● **LISTED RECORDS**:
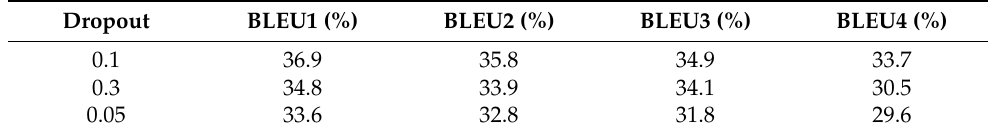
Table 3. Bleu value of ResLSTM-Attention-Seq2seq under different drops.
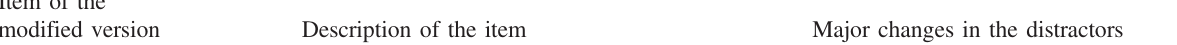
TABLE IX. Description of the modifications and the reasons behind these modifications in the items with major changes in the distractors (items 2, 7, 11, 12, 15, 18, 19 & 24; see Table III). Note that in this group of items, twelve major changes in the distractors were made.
...
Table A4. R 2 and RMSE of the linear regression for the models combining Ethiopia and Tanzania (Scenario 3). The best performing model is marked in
...
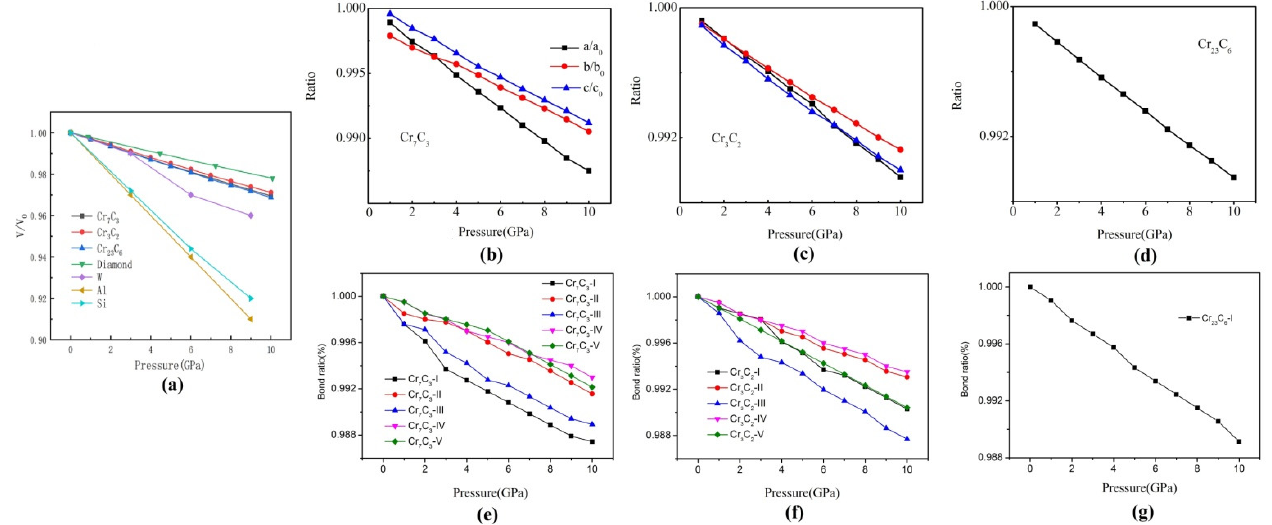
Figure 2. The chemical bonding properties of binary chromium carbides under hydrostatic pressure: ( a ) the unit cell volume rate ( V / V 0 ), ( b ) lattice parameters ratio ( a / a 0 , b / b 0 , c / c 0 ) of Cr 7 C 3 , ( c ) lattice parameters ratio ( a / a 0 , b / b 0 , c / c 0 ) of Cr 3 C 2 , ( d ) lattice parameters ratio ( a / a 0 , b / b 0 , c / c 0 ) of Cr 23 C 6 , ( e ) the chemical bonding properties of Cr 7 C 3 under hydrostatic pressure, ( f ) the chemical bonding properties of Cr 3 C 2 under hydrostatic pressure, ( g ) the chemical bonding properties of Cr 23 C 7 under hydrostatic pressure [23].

● **ACTION ITEM**:
Every line of the listing that includes the word "under" forms the answer.

● **OUTPUT BELOW**:
Table 3. Bleu value of ResLSTM-Attention-Seq2seq under different drops.
Figure 2. The chemical bonding properties of binary chromium carbides under hydrostatic pressure: ( a ) the unit cell volume rate ( V / V 0 ), ( b ) lattice parameters ratio ( a / a 0 , b / b 0 , c / c 0 ) of Cr 7 C 3 , ( c ) lattice parameters ratio ( a / a 0 , b / b 0 , c / c 0 ) of Cr 3 C 2 , ( d ) lattice parameters ratio ( a / a 0 , b / b 0 , c / c 0 ) of Cr 23 C 6 , ( e ) the chemical bonding properties of Cr 7 C 3 under hydrostatic pressure, ( f ) the chemical bonding properties of Cr 3 C 2 under hydrostatic pressure, ( g ) the chemical bonding properties of Cr 23 C 7 under hydrostatic pressure [23].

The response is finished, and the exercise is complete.